*PROBLEM 1:* In the SOAP blog post, what is one of the design goals of SOAP Version 1.2?
*PROBLEM 2:* Carry on the blog post about SOAP, starting right after its final quoted passage.

*PAGE EXTRACT:*
--
Wondering Just What SOAP Is For….
Posted by Dan Creswell in Distributed Systems, TechnologyI’m not talking personal hygiene which of course is important (your Mum is right, brush your teeth, bathe regularly etc) I’m talking protocols.
Pete’s highlighting the issue which comes down to this strange comment from Paul.
SOAP isn’t RPC? Well sure if I read this I can see the statement Paul references:
“SOAP is fundamentally a stateless, one-way message exchange paradigm, but applications can create more complex interaction patterns (e.g., request/response, request/multiple responses, etc.) by combining such one-way exchanges with features provided by an underlying protocol and/or application-specific information.”
Trouble is the same document also says:
“[SOAP Part2] defines a data model for SOAP, a particular encoding scheme for data types which may be used for conveying remote procedure calls (RPC), as well as one concrete realization of the underlying protocol binding framework defined in [SOAP Part1].”
And then (here):
“One of the design goals of SOAP Version 1.2 is to encapsulate remote procedure call functionality using the extensibility and flexibility of XML. SOAP Part 2 section 4 has defined a uniform representation for RPC invocations and responses carried in SOAP messages.”
--
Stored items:

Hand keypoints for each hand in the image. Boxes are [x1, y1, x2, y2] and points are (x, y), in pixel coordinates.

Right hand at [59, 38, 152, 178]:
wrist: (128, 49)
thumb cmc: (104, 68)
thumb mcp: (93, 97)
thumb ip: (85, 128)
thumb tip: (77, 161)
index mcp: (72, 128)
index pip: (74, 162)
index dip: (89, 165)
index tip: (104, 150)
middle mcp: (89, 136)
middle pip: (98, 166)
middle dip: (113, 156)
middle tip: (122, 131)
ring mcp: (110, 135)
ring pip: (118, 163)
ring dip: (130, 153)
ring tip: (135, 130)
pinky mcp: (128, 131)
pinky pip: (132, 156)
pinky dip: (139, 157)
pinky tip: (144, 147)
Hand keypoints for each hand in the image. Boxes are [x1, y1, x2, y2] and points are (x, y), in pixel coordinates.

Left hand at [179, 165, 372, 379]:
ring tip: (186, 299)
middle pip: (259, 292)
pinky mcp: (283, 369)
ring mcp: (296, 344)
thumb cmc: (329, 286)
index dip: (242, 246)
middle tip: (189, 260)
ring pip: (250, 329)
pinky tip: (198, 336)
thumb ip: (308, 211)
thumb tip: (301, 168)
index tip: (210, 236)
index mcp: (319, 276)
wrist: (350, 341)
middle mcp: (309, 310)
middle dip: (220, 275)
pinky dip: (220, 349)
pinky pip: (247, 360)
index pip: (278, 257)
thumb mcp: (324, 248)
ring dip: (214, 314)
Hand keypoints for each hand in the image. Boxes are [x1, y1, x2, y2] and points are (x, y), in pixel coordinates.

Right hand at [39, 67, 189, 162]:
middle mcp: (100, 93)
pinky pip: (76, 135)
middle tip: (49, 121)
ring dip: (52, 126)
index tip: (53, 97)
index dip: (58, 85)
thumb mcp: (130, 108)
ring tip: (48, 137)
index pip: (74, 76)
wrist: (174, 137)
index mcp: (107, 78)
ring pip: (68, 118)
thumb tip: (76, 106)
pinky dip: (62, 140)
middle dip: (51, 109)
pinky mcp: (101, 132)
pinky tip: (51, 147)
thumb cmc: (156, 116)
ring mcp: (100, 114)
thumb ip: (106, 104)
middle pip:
--
*EXERCISE OUTPUT 1:* To encapsulate remote procedure call functionality using the extensibility and flexibility of XML.

*EXERCISE OUTPUT 2:*
What does [SOAP Part2] say?
“One of the design goals of SOAP is to facilitate the exchange of messages that map conveniently to definitions and invocations of method and procedure calls in commonly used programming languages. For that purpose, this section defines a uniform representation of remote procedure call (RPC) requests and responses.”
If we go by the letter of the base-spec SOAP isn’t about RPC but if we look at the spirit, it’s stated that a design goal for SOAP is to support RPC. Note the number of times RPC is mentioned in the base and adjunct specs. Seems like RPC is a fairly fundamental part of this whole thing. Confused?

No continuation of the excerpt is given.